The new regulations pave the way for new taxes, because they define Internet service providers as “public utilities” – which could subject them to the many taxes levied on phone service companies.
A decision whether to impose the taxes has been deferred to a future regulatory proceeding. Many say it is likely.
“The federal government is sure to tap this new revenue stream soon to spend more of consumers’ hard-earned dollars,” Commissioner Pai wrote.
Policy experts also worry.
"We are more worried than ever about the likely tax consequences from reclassification,” economists Hal Singer of the center-left Progressive Policy Institute and Robert Litan of the Brookings Institution said in a statement to FoxNews.com.
Limits on cheap prepaid Internet service
The FCC declares that it has the power to kill Internet plans that don’t offer unlimited service (such as a cell phone plan the limits Internet use to a certain amount.)
“These plans have enabled millions of low income households to have mobile service,” dissenting Commissioner Pai wrote. “[But] if a company doesn’t want to offer an expensive, unlimited data plan, it could find itself in the FCC’s cross hairs.”
The FCC did not declare the practice illegal, but said regulators would rule on a “case-by-case” basis going forward.
Commissioner Pai worries that could be bad news for people with cheap, limited-service plans.
“Our standard should be simple: If you like your current service plan, you should be able to keep your current service plan,” Pai wrote.
Limits on expanding Internet coverage
Internet companies looking to add capacity will now have to get permission from the FCC.
Commissioner Pai notes: “If one Internet service provider wants to follow in the footsteps of Google Fiber and enter the market incrementally, the FCC may say no. If another wants to upgrade the bandwidth of its routers at the cost of some latency, the FCC may block it.”
The regulations include “net neutrality” rules – which were the main impetus for the new policies. The new rules ban, for instance, a company like Netflix from paying a cable company like Comcast extra money to give its content faster speed. Many worried that if deals like that were ever to happen, it could mean slower service for other websites that didn’t pay a premium. That is now banned. It also stops cable companies from blocking legal Internet content the carrier might not like.
President Obama praised the new regulations.
“Today's FCC decision will protect innovation and create a level playing field for the next generation of entrepreneurs,” he said, noting that some 4 million Americans had written in asking for this regulation.
Dissenting commissioner Pai blames the President for all the new regulations.
“Why is the FCC turning its back on Internet freedom? Is it because we now have evidence that the Internet is not open? No… We are flip-flopping for one reason and one reason alone. President Obama told us to do so,” he said.
But others are happy with the rules.
“This is a win for Team Internet!” the Electronic Frontier Foundation announced on its website. Prohibitions on blocking, throttling, and paid prioritization will go a long way towards protecting Internet users,” the group said.

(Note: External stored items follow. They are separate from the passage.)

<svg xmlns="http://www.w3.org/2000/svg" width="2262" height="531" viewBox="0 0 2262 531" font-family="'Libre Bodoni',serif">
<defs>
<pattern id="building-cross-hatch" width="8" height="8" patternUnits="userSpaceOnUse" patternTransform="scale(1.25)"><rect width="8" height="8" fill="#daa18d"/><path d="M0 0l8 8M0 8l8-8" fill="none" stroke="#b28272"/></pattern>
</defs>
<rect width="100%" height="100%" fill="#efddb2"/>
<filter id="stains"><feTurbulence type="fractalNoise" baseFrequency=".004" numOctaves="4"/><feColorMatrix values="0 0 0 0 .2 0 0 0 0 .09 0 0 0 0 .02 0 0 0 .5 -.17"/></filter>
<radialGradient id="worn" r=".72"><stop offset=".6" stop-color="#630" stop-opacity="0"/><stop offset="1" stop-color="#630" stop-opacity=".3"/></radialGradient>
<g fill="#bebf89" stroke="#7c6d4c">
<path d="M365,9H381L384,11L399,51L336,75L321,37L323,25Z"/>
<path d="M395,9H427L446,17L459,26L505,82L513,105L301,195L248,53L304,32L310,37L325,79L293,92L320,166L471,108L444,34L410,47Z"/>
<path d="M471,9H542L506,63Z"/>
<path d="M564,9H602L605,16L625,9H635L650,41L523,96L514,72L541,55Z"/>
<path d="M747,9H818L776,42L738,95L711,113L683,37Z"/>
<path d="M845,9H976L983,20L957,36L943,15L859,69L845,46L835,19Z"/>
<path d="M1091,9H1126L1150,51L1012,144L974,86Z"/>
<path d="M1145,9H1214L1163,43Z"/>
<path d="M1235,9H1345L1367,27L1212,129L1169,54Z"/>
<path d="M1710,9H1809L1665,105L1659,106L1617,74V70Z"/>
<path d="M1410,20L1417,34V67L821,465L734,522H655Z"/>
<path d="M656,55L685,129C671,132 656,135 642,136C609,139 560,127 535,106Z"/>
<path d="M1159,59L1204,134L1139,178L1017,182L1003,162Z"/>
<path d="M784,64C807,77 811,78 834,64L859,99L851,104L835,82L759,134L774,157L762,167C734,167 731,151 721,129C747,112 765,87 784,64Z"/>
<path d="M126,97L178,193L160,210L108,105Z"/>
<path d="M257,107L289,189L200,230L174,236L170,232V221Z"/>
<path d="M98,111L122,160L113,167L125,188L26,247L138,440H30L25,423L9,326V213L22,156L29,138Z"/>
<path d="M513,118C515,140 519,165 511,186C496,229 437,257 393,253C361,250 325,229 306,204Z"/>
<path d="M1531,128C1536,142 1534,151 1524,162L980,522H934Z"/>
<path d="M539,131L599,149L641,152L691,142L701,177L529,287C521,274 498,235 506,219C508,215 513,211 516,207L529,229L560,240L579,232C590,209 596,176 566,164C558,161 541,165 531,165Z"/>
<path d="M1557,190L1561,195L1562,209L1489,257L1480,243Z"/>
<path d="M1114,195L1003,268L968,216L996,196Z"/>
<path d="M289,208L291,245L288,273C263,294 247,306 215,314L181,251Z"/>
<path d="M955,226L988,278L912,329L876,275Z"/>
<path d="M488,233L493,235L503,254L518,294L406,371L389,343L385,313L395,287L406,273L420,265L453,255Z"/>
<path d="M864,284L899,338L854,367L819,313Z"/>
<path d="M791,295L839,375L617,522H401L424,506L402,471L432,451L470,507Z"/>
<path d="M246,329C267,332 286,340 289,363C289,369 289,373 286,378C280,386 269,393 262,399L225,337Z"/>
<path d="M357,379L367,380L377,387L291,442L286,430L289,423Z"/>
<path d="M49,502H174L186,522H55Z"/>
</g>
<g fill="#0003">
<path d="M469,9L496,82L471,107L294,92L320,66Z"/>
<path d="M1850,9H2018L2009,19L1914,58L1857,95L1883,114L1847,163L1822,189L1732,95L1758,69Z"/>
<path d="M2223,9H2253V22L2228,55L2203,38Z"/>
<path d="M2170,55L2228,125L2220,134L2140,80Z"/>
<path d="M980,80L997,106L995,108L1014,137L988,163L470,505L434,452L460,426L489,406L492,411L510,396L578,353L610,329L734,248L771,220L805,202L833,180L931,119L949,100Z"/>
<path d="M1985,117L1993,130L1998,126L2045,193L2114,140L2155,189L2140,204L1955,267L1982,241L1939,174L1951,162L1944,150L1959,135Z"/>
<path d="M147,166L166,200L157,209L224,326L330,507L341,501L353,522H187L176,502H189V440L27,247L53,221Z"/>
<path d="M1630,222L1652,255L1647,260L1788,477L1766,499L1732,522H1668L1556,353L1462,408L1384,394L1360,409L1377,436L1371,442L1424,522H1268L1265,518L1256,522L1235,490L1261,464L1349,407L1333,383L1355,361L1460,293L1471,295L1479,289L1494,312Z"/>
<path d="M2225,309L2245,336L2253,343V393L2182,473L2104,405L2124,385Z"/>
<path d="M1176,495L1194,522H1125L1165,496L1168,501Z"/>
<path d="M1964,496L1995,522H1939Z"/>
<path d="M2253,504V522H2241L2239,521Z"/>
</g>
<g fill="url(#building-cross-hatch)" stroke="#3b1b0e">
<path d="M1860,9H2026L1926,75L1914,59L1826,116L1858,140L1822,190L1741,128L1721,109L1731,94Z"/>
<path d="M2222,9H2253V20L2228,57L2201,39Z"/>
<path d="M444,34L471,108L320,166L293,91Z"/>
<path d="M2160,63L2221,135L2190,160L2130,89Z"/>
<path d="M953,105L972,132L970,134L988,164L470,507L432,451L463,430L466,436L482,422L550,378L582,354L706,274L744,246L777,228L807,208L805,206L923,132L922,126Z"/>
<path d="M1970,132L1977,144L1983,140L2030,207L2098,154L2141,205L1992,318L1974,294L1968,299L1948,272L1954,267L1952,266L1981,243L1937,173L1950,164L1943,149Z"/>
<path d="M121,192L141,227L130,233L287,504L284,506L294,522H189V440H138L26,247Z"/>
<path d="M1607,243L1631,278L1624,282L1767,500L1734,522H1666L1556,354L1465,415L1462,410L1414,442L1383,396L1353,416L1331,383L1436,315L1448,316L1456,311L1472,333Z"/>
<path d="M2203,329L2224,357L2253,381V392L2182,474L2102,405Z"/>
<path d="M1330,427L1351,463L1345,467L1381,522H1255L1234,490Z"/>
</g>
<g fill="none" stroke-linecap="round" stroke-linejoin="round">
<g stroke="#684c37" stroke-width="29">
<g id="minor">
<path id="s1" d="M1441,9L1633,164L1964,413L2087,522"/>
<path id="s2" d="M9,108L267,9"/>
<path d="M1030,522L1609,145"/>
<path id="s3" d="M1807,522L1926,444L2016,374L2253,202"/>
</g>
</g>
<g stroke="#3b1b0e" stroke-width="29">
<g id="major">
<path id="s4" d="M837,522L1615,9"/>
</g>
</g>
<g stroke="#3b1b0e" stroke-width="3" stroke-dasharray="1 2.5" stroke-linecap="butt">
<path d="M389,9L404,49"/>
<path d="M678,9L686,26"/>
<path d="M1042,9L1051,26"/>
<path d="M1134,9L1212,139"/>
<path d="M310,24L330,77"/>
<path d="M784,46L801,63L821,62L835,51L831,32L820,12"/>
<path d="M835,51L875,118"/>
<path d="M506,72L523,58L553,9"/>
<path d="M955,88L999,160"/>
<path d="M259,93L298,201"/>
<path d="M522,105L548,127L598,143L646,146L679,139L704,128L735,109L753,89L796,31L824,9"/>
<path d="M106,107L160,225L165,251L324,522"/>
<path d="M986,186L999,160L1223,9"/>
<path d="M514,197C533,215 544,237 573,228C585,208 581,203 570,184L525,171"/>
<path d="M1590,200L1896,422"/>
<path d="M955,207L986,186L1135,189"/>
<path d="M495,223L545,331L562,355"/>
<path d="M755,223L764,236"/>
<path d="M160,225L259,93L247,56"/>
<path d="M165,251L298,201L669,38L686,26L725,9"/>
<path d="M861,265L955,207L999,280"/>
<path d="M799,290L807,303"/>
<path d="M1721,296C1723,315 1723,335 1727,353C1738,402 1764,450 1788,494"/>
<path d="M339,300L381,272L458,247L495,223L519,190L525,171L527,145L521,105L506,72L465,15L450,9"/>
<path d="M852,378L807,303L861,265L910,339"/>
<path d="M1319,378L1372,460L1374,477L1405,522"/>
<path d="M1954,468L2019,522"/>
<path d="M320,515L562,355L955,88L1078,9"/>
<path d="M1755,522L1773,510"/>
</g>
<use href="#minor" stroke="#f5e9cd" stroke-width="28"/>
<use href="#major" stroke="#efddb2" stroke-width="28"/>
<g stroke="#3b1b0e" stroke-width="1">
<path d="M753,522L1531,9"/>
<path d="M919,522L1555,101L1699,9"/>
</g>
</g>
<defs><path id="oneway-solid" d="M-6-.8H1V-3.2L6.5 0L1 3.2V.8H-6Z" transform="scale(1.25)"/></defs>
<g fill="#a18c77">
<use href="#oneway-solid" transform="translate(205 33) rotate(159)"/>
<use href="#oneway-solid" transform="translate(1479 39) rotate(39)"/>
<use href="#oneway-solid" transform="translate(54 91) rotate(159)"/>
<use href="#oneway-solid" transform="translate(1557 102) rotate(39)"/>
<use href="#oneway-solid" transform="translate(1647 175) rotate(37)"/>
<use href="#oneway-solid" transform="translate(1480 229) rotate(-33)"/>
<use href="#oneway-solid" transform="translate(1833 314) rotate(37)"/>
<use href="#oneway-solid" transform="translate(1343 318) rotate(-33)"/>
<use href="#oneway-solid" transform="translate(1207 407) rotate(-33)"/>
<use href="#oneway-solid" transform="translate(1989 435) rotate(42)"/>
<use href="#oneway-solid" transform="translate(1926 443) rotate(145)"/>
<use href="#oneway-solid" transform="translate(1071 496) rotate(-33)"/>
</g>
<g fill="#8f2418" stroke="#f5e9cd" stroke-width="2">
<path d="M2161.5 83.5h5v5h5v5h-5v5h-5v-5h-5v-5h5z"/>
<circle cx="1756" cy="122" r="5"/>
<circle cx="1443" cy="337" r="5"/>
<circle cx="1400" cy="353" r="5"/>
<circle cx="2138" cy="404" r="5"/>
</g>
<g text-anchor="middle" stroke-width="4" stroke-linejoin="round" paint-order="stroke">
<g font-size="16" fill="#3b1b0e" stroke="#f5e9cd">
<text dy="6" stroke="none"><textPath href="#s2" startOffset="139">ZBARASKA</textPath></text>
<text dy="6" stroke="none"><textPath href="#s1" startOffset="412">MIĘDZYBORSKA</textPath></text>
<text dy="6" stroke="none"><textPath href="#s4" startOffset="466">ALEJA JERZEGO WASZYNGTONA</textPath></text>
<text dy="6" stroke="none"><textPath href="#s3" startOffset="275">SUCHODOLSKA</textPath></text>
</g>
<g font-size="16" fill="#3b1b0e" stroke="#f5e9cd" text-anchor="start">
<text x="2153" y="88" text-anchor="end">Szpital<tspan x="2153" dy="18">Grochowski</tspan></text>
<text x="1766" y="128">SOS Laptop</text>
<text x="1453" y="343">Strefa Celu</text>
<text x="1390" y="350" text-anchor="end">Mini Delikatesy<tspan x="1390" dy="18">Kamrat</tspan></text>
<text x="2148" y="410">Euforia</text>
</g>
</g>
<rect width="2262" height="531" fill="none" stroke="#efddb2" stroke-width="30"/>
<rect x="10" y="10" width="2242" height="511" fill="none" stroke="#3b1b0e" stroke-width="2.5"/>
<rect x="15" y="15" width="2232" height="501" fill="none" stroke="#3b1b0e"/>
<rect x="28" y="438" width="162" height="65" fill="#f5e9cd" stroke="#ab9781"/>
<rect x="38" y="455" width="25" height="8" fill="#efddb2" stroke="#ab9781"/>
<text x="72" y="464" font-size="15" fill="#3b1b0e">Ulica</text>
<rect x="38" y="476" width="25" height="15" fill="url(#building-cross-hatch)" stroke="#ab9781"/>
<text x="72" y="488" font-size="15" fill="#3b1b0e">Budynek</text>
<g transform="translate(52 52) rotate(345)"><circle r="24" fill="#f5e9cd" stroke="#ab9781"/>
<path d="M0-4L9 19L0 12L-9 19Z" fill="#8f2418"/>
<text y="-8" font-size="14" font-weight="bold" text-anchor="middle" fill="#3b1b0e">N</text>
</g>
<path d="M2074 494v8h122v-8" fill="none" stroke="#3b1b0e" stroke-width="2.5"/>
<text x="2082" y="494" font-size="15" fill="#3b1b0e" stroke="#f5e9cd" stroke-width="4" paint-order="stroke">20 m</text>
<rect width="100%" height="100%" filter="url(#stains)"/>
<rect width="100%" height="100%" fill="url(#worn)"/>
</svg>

The FCC left many questions about what cable companies may and may not do open-ended.
Commissioner Pai writes: “How will this all be resolved? No one knows… businesses will have to decide for themselves — with… high-priced attorneys and accountants — whether to take a risk.”
Some policy experts agreed.
“Now we shall remain mired in endless lawsuits,” Wayne Crews, vice president of policy at the libertarian Competitive Enterprise Institute, told FoxNews.com.
“The issuance of these 300 pages of rules was an illegitimate, unconstitutional grab of congressional power by unelected bureaucrats,” he said.
“The task now is for Congress not to just react to the net neutrality rules but to go much further and shut down this agency and its outrages.”